• _WHAT YOU NEED TO DO_: The answer must be an exact copy of the lines from the one with "(435, 305) = (273, 325): blue" through the final line below, with no pictures and nothing else.

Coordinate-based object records
★ ★ ★ ★ ★

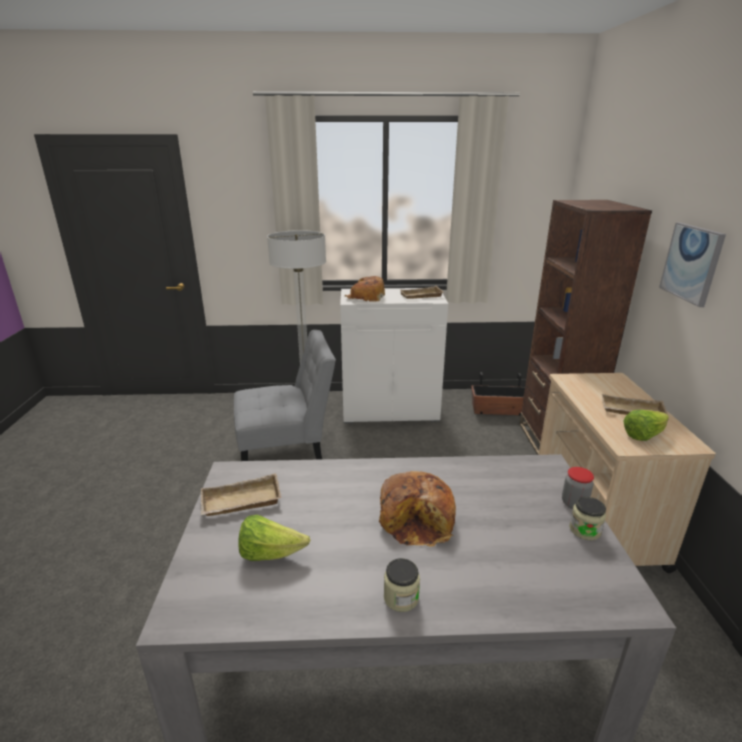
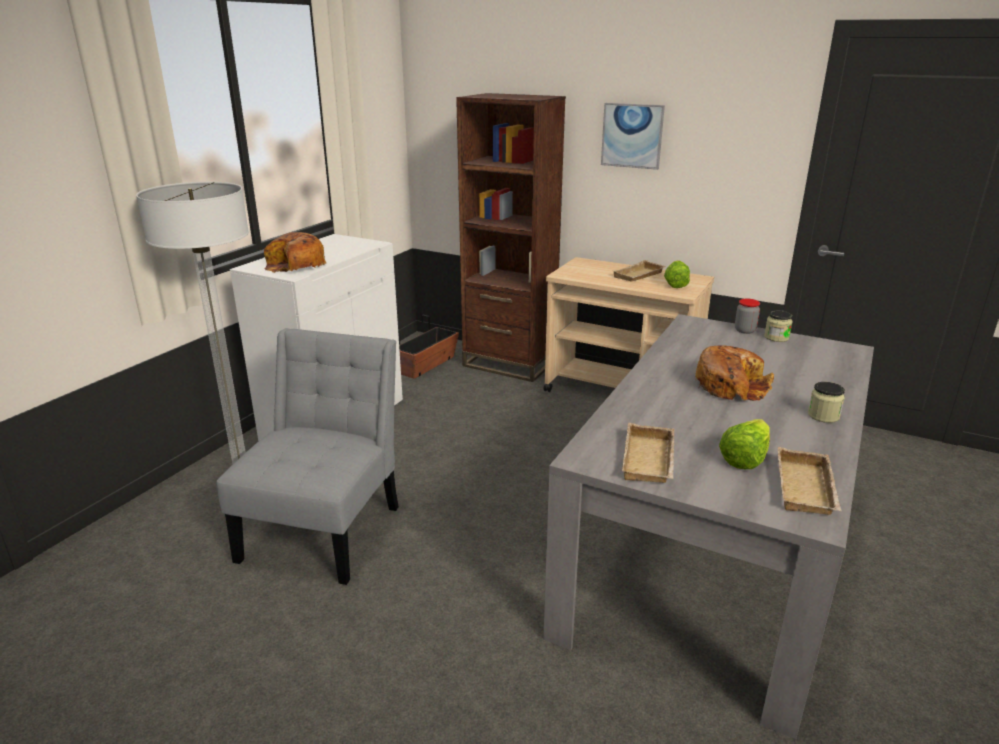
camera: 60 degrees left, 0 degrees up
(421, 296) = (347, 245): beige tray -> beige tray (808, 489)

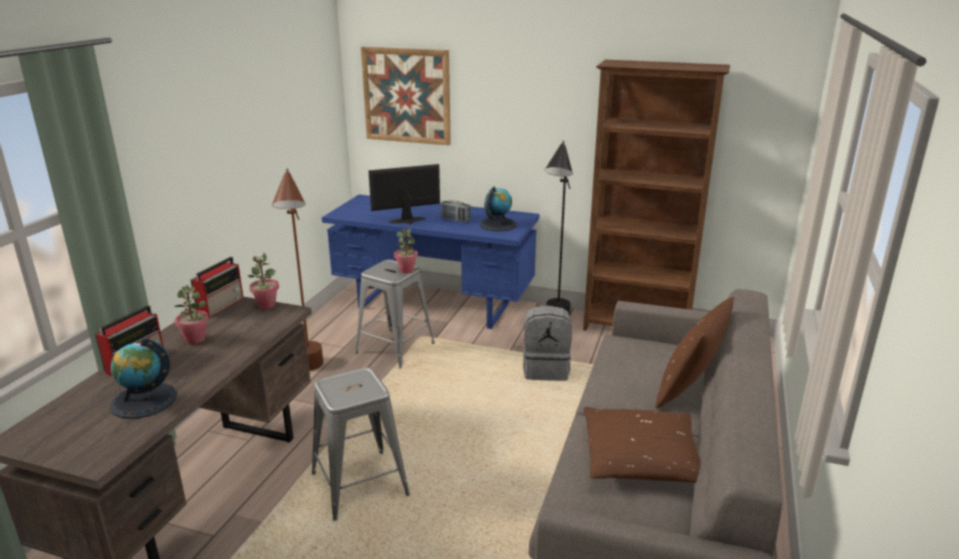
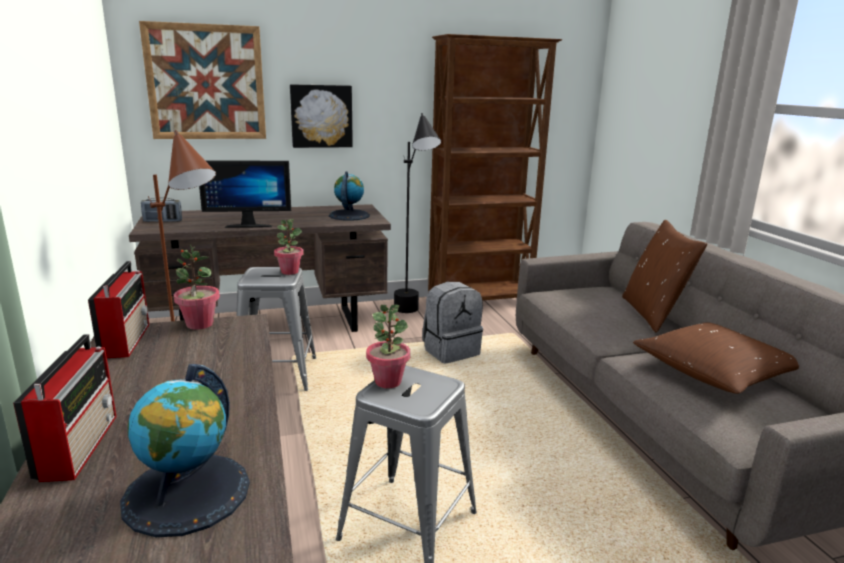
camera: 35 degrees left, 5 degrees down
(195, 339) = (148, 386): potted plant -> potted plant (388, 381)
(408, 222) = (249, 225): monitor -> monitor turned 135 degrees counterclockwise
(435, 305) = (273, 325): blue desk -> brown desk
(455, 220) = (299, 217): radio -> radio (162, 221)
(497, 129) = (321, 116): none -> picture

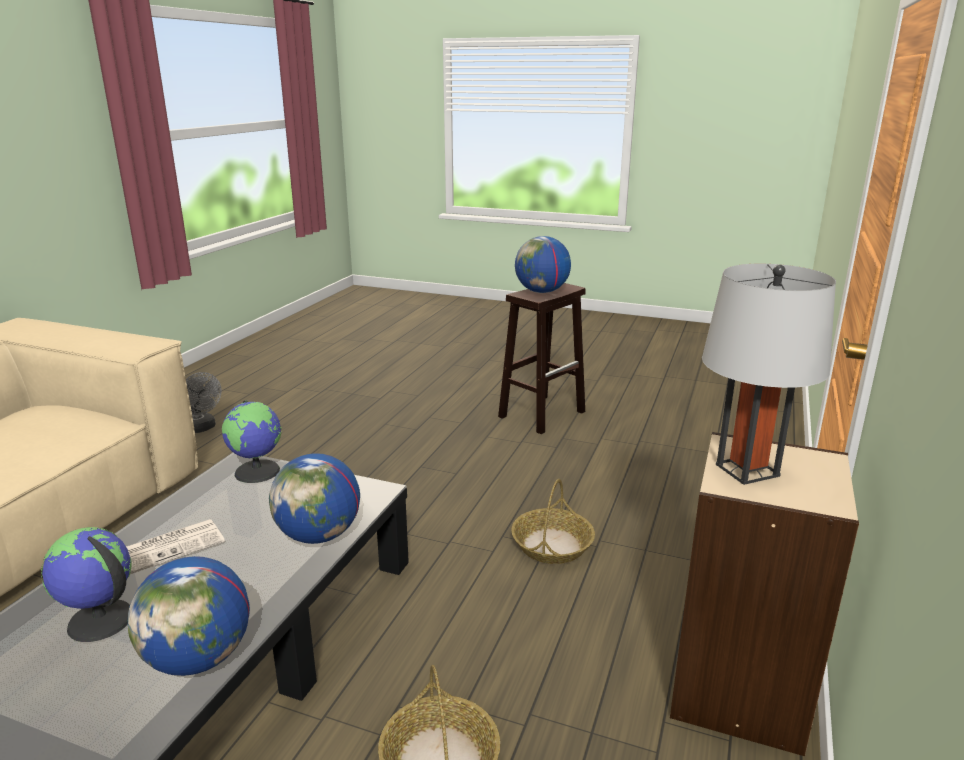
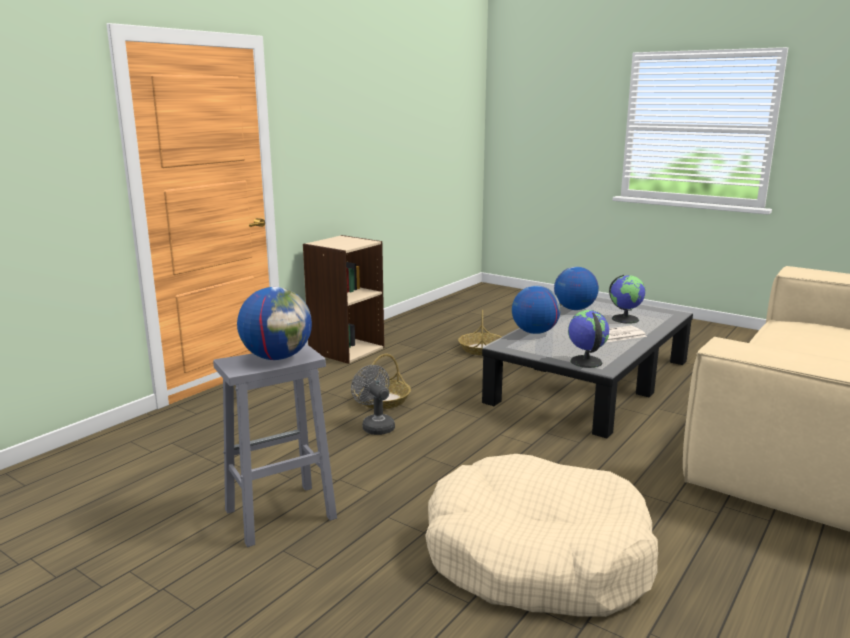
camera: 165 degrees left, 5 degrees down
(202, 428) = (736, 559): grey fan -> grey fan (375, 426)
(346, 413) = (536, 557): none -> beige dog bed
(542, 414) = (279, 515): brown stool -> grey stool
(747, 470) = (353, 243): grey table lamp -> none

★ ★ ★ ★ ★

• _WORKED SOLUTION_:
(435, 305) = (273, 325): blue desk -> brown desk
(455, 220) = (299, 217): radio -> radio (162, 221)
(497, 129) = (321, 116): none -> picture

camera: 165 degrees left, 5 degrees down
(202, 428) = (736, 559): grey fan -> grey fan (375, 426)
(346, 413) = (536, 557): none -> beige dog bed
(542, 414) = (279, 515): brown stool -> grey stool
(747, 470) = (353, 243): grey table lamp -> none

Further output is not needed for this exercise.